Seanad debates

Wednesday, 12 March 2008

Protection of Employees (Agency Workers)

 

6:00 pm

Photo of Joe O'TooleJoe O'Toole (Independent)

It is a simple question. People will then state that we will get them to work for nothing or for half nothing so that we can be competitive. They will end up telling me that that is right and that is the basis on which we build our economy.

Members on all sides of the House fought for 40 years to ensure we were fair and protected people in employment. There were 100,000 people on the streets of Ireland less than two years ago when they saw what was happening in Irish Ferries. People did not like it. It did not meet the vision Irish people have of themselves. It was not right that people were recruited into bonded employment on the ships and paid pence to do work which should have attracted greater money. Any Member who ever spent time working abroad, as a student or in another capacity, knows how strongly he or she felt if he or she found himself or herself in employment where he or she was paid less than the people with whom he or she was working. It was unacceptable.

I have spent my life fighting for people who were not treated fairly in all sorts of ways, for example, women or people on incremental service. There is no answer to the argument that people should be paid equal pay for equal work. I have never found any objection to it. No one dealt with it in this debate.

People spoke of the free movement of labour. This is not about the free movement of labour. The people who take advantage of the bondage in which many of these agency workers find themselves are exactly the same people who would put gates and locks around the country to ensure people could not come here for equal pay for equal work.

If we applied the Treaty of Rome as we envisaged it in the 1960s and 1970s so that people could move about the place, we would not have this difficulty. If someone had told us in 1973 that we could send Irish workers to Germany, France or the UK but they would be paid only half what the local people were paid, how would we have felt about it? That is the question we must ask ourselves. Would we have stated that France, Germany and the UK needed to be competitive and therefore it was okay for Irish workers to be steamrolled, oppressed and stood upon in order that the competitiveness of other countries could be maintained? That is what we are saying in this debate and nothing else.

It is not complex and anyone who tries to introduce complexity into this argument is not examining the reality as we look at it. It is a matter of equal pay for equal work, of protecting, giving dignity to and respecting people.

Members come from communities where, regardless of the part of the country, in the local street in the local town or village there are people from all different types of backgrounds. A person could be unemployed, the veterinary, the shopkeeper or could have another job. We live and mix together and treat each other with dignity. That is what this is about.

I do not want to live in a country where we bring people in from abroad, employ them in factories and keep them tied to there, such as we have heard. A Member cited the example of Pakistani workers in a restaurant who were being paid €50 a month. Mushroom pickers in another part of Ireland were found to be spending almost their entire wages on their substandard accommodation. This is not a correct image of modern Ireland. This is not what the Celtic tiger was about. This is not why we tightened our belts in 1987, 1990 and 1995. This is not the vision we had. The vision we should have is of a place where people do their best and are rewarded for it. It is a place where we have allowed market forces to develop.

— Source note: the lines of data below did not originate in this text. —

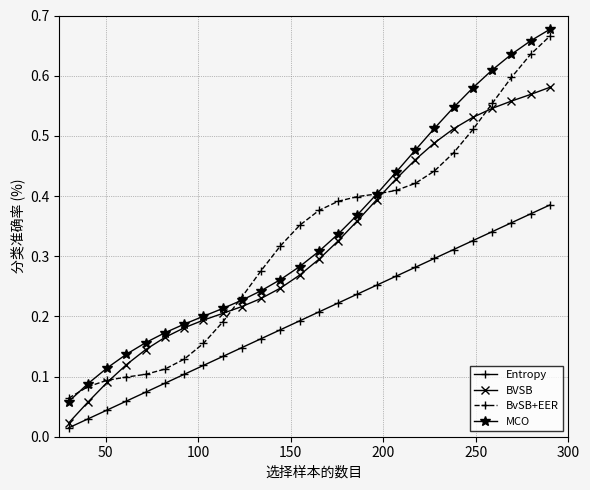

At how many categories does at least one series exceed 0?

26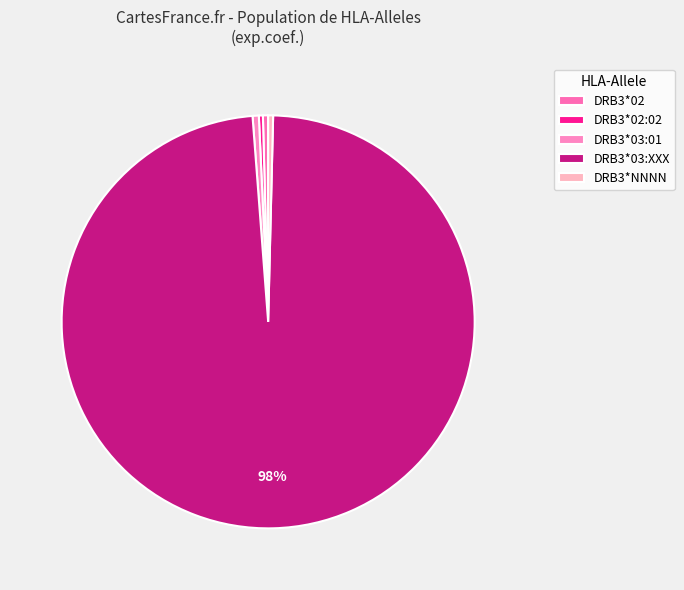

How many segments does this pie chart have?

5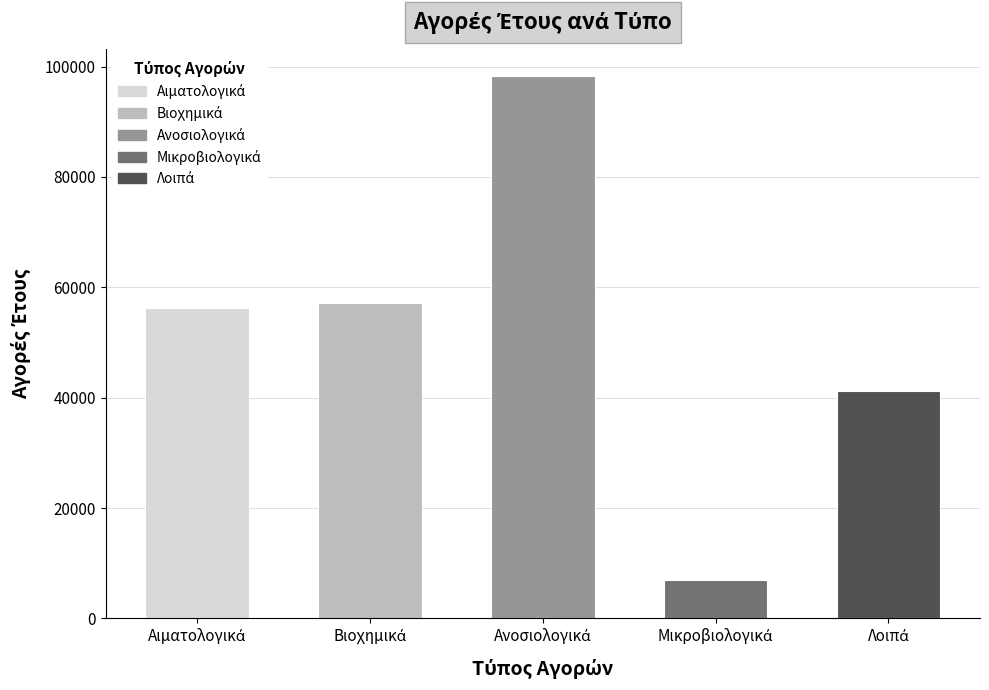

How many bars are there in total?

5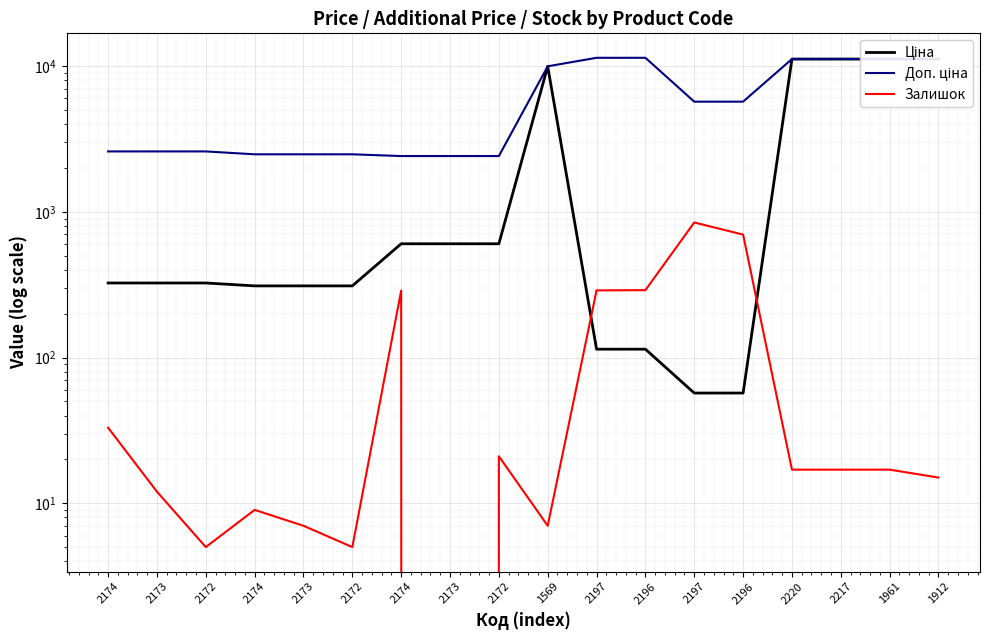

Reading left to right, list all the values displayed in this chart.

Ціна: 324.8	324.8	324.8	310.3	310.3	310.3	603.7	603.7	603.7	9975.0	114.1	114.1	57.0	57.0	11188.2	11188.2	11188.2	11188.2
Доп. ціна: 2598.3	2598.3	2598.3	2482.4	2482.4	2482.4	2414.8	2414.8	2414.8	9975.0	11410.0	11410.0	5705.0	5705.0	11188.2	11188.2	11188.2	11188.2
Залишок: 33.0	12.0	5.0	9.0	7.0	5.0	288.0	0.0	21.0	7.0	289.0	290.0	845.0	698.0	17.0	17.0	17.0	15.0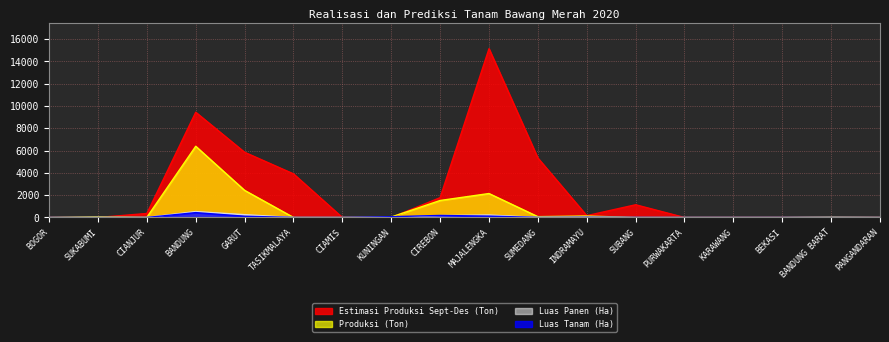

Reading left to right, what are all the values shown in this chart?

Luas Tanam (Ha): 0.0	0.0	2.0	438.0	112.0	2.0	0.0	69.0	183.0	122.0	4.0	19.0	6.0	0.0	0.0	1.5	8.0	0.0
Luas Panen (Ha): 0.0	5.0	2.0	531.0	251.0	1.0	0.0	4.0	172.0	219.0	8.0	31.0	0.0	0.0	0.0	0.1	7.0	1.0
Produksi (Ton): 0.0	57.4	18.0	6390.7	2434.6	3.5	0.0	41.0	1526.0	2150.7	74.6	129.9	0.0	0.0	0.0	1.0	35.0	5.5
Estimasi Produksi Sept-Des (Ton): 0.0	0.0	359.5	9443.8	5852.9	3914.5	0.0	0.0	1778.8	15145.2	5338.6	164.0	1142.4	0.0	0.0	0.0	0.0	0.0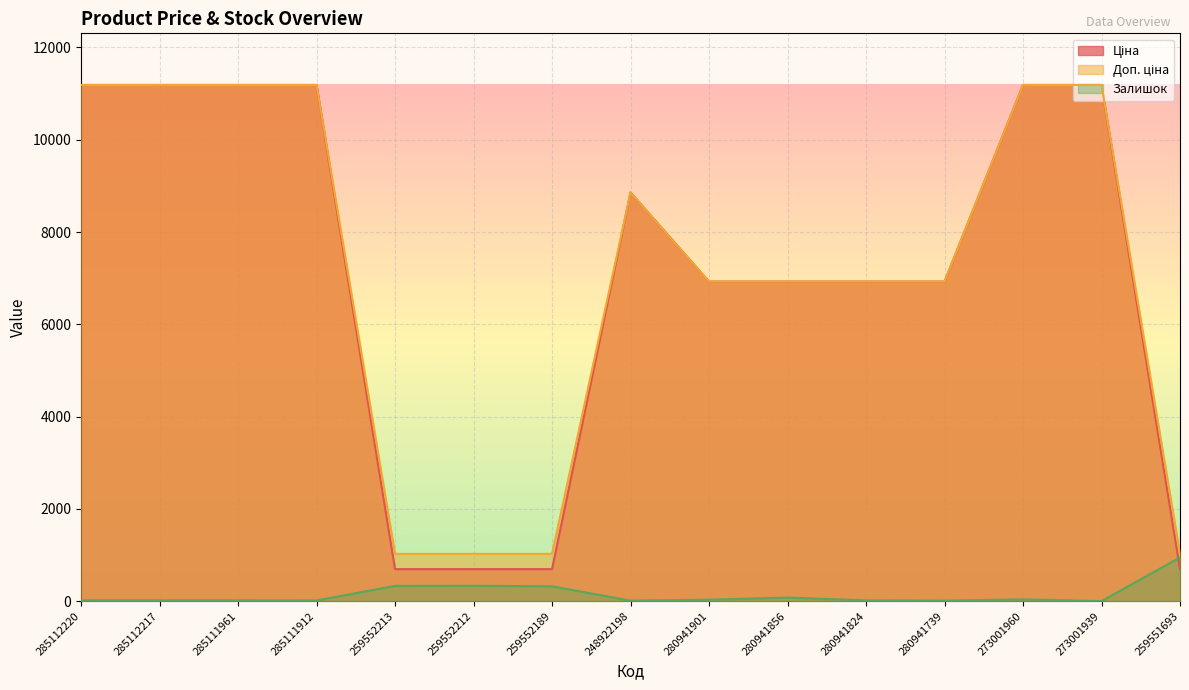

Does the chart display data point markers on the line(s)?

No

What social partnership has done, and some of us bear the brunt for having to compromise on this point, is to allow the market to work in a regulated space so that everyone gets fairness and protection. I am not happy with the level of protection but I realise it is good to a certain point. I am not happy either with the influence the market can exert sometimes but I have had to concede that point. Neither am I happy at times with the increase in wages, salaries and rewards for workers, but it is a compromise we have had to make and sell and for which, perhaps, we have received little thanks from the people we represent. It is a matter of trying to get that balance into it. However, there is no balance in this situation.

The other aspect of this is that if an Irish worker cannot get a job because an agency worker has been employed at half the price of the Irish worker, that feeds xenophobia. Irish workers ask whether such people are taking their jobs. These people do not even know whose job has been taken. They have arrived looking for work, have been employed and, suddenly, are objects of hate and the focus of attention, The result is a growth in the level of xenophobia. We cannot allow that to happen.

There is no basis for doing anything other than accepting the principles in this legislation. It cannot be right to do otherwise. The only question we must ask ourselves is what is right in this situation. What is right is either to accept this Bill, introduce something similar or deal with the issues in it. There is no way other than the right one on this matter.